No tax cuts in England’s green and pleasant land

Danny Alexander has told the Observer that substantial tax cuts are highly unlikely for five years. Alexander argues that ‘the tax burden is necessary as a significant contribution to getting the country’s finances in order. So it will have to stay at that level for quite some time.’

Given that the income tax threshold will rise to £10,000 over the course of the parliament, designed to help lower earners, we can take it that there will be no tax cuts for the well-off and hard pressed middle classes. So the 50 percent rate stays, which is not wholly foolish strategically as Labour would preserve it. The squeezed middle classes pose more of a problem for the coalition. Their benefits and tax credits will be cut, tax on their consumption is rising, tax on the gains of their long-term investments has risen and may rise again and there is to be no relief on their income tax. A Labour party led by Tony Blair would have exploited this gap in the coalition’s defences.
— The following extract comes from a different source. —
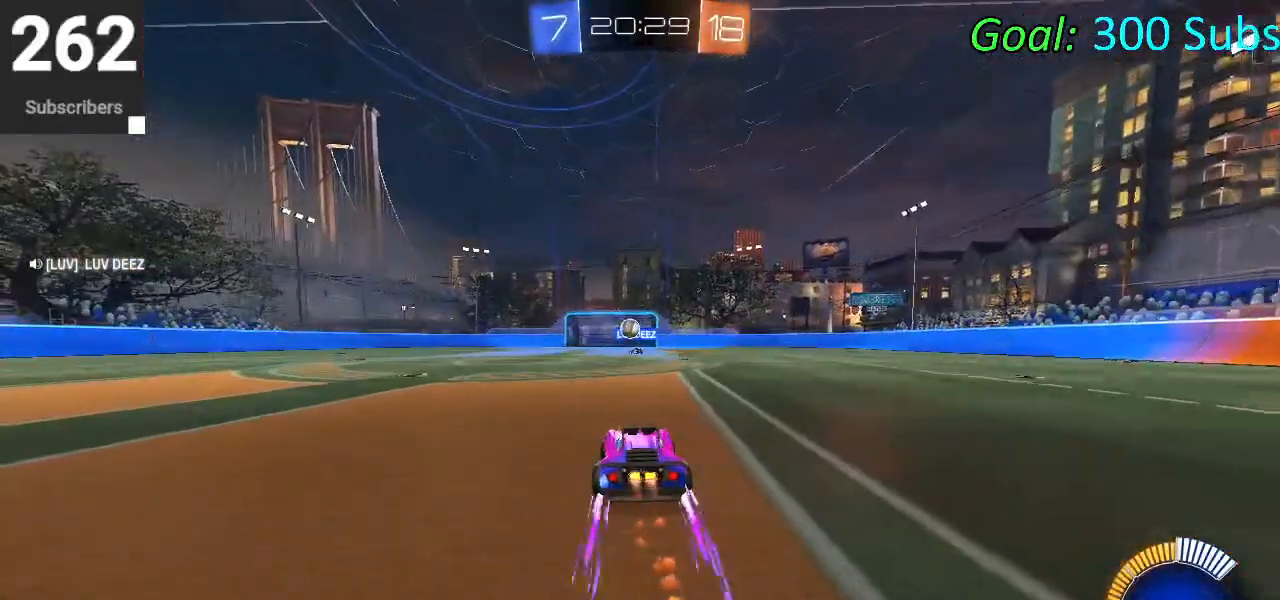
{"buttons": ["CIRCLE", "R2"], "left_stick": "center", "right_stick": "center", "events": [[67, "R1", "up"], [133, "left_stick", "up-left"], [317, "left_stick", "left"], [417, "left_stick", "center"]]}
Alexander may be preparing the ground for the time when he can announce that the middle class have done their bit and here is a massive tax cut, welcome back to the sunlit uplands. But these are bald statements and I doubt Alexander would have made them were it not for the IFS describing the Budget as ‘regressive’. The government emphasises, for want of a better expression, that we are all in this together. Its rhetoric is still determined by the IFS’ definition of the term ‘progressive’ and the assumption that it is sufficient just to bawl on about deficit reduction.